Restore on localhost:
$ tco db-backup restore-local "db2.stage.tocco.cust.vshn.net:file:borg-extract/nice_toccotest-2026-04-03T23:59:19.dump" nice_toccotest
Download:
$ tco db-backup download "db2.stage.tocco.cust.vshn.net:file:borg-extract/nice_toccotest-2026-04-03T23:59:19.dump" nice_toccotest-2026-04-03T23:59:19.dump
The details don’t matter much for those outside the DevOps team but this is the output you’ll receive.

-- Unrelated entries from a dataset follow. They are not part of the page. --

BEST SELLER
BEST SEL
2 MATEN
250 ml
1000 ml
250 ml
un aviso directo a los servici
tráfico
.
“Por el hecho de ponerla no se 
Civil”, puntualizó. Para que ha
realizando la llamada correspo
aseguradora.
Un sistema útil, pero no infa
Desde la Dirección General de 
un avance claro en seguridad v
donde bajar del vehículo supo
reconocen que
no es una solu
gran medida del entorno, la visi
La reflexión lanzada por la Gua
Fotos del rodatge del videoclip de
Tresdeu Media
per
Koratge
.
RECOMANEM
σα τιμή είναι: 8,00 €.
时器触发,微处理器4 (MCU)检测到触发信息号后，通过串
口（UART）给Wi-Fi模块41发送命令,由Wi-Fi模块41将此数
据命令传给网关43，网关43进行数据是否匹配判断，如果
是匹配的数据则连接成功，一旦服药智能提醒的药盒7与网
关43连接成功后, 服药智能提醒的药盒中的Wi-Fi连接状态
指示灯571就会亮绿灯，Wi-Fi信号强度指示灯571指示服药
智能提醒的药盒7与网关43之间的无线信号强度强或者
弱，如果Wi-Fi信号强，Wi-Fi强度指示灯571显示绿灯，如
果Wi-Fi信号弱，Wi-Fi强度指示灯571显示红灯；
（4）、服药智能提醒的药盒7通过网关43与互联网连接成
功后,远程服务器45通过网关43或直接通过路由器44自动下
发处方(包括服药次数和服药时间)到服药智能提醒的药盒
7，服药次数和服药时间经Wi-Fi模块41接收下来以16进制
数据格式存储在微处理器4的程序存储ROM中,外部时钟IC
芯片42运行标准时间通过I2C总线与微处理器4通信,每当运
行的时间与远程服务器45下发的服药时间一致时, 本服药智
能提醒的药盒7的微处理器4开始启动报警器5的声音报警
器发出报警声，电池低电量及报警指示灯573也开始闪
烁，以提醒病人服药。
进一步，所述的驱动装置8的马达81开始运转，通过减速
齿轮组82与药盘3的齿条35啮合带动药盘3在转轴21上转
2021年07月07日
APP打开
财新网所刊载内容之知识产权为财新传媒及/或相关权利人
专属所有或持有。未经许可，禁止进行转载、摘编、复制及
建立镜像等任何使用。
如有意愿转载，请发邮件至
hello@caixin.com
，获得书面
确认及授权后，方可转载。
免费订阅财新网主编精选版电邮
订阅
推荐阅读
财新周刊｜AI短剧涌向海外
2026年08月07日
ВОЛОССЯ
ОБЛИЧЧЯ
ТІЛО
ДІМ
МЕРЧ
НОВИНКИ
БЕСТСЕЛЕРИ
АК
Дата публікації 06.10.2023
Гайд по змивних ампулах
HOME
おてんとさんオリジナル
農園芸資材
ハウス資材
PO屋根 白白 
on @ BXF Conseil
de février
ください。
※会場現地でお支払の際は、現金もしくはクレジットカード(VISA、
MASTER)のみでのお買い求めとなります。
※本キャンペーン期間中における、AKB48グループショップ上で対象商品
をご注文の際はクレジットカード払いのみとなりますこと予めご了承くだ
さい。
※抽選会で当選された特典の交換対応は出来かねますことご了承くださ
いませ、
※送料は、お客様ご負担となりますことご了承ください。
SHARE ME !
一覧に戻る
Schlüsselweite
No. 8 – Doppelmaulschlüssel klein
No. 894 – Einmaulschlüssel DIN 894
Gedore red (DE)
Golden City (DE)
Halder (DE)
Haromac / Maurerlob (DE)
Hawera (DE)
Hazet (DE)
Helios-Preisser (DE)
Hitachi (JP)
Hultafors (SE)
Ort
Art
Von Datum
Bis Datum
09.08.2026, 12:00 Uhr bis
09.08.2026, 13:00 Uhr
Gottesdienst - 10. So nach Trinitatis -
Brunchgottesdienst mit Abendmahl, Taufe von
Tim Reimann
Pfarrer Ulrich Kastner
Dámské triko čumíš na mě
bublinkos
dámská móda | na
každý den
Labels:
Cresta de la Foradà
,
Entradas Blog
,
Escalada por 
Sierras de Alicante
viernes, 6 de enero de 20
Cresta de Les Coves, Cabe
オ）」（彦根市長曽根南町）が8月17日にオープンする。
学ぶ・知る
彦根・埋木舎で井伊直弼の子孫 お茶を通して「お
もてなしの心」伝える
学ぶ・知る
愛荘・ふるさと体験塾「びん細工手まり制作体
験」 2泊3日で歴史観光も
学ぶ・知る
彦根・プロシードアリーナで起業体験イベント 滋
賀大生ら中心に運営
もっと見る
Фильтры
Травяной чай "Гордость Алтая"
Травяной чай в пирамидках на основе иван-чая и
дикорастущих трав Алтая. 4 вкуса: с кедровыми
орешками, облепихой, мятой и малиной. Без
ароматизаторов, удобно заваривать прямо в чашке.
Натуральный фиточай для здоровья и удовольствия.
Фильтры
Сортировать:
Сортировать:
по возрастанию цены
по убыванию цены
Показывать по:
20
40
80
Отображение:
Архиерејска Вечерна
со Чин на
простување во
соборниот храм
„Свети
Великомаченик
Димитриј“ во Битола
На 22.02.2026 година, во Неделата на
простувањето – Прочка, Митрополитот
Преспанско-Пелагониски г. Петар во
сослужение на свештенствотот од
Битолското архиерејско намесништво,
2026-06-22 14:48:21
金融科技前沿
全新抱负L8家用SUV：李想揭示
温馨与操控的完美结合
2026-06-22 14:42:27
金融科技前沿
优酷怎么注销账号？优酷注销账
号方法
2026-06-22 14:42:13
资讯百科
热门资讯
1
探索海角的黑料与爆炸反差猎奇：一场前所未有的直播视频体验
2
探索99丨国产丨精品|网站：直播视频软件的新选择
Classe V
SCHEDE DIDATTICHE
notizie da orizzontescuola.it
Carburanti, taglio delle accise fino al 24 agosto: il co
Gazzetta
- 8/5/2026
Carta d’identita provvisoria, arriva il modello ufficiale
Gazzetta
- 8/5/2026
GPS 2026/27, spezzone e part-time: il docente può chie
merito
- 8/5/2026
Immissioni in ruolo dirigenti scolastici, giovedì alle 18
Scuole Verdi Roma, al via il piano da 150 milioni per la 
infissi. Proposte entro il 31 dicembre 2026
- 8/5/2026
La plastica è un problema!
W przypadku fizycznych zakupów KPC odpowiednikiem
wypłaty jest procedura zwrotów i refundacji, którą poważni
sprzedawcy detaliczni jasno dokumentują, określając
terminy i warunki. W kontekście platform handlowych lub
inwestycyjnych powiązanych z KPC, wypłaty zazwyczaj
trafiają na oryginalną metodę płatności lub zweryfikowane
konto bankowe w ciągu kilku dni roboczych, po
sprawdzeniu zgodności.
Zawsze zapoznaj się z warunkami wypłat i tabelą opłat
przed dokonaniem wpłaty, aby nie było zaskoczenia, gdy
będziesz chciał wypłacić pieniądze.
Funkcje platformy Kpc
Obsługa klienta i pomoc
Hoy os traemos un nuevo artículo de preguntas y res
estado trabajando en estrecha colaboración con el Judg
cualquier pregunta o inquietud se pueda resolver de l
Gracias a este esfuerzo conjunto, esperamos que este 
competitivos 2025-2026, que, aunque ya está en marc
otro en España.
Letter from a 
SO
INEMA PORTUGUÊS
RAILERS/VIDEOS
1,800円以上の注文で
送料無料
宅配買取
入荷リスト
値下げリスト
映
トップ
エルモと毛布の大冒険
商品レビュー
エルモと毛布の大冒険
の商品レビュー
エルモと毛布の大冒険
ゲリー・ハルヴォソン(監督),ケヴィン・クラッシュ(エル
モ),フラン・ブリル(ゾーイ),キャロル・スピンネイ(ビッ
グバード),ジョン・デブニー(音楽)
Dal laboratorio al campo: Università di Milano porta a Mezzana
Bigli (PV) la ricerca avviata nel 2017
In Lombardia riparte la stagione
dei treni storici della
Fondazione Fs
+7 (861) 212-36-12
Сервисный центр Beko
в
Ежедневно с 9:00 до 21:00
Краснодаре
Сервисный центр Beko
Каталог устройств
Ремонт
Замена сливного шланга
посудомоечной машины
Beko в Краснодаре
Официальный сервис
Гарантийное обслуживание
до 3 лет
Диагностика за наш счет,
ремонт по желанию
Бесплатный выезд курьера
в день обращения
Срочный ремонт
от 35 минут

The backups provided this way will remain available for
three days (subject to change) and can also be seen via
the list command:
$ tco db-backup list toccotest
tco db-backup download db2.stage.tocco.cust.vshn.net:file:borg-extract/nice_toccotest-2026-04-03T23:59:19.dump nice_toccotest-2026-04-03T23:59.dump
tco db-backup restore db1.stage.tocco.cust.vshn.net db2.stage.tocco.cust.vshn.net:file:borg-extract/nice_toccotest-2026-04-03T23:59:19.dump
tco db-backup restore-local db2.stage.tocco.cust.vshn.net:file:borg-extract/nice_toccotest-2026-04-03T23:59:19.dump
db_name: nice_toccotest
time: 2026-04-03 23:59:19 ( 6 d 16 h 7 min ago)
size: 1.4 GiB
tco db-backup download db2.stage.tocco.cust.vshn.net:file:nice_toccotest.dump nice_toccotest-2026-04-10T00:01.dump
tco db-backup restore db1.stage.tocco.cust.vshn.net db2.stage.tocco.cust.vshn.net:file:nice_toccotest.dump
tco db-backup restore-local db2.stage.tocco.cust.vshn.net:file:nice_toccotest.dump
db_name: nice_toccotest
time: 2026-04-10 00:01:26 ( 0 d 16 h 5 min ago)
size: 1.4 GiB
download -> download dump
restore -> restore on db1.stage.tocco.cust.vshn.net
restore-local -> restore on localhost
Why The Change?
I’ve ended up restoring a number of DB backups recently and couldn’t but notice that various DBs have grown to a size which is hard to handle.
For our largest backup the transfer alone takes about 7
minutes at 100 MiB/s, 1 hour 10 minutes at 10 MiB/s or
12 hours at 1 MiB/s. I decided make some small changes to
have tco db-backup handle the heavy lifting. It has
already been optimized heavily to allow creating and, if
needed, restoring backups during deployment. We’ll need
this when we start rolling out automated deployments for
production.
Specifically, advantages of using tco db-backup are:
- Dumps are compressed in transit, reducing transferred
bytes by 70% to 95% compared to using
scpand transferring the raw, uncompressed dump. restore(but notrestore-local) happens directly, server-to-server. Speed is independent of your internet connection.- Target DB is created automatically, with the right owner.
- DevOps extracts the backup from the archive once and you can then use it freely for the next days, downloading and restoring it as needed.
Note that restoring on a different server (e.g. restoring a production backup on test) is not currently supported.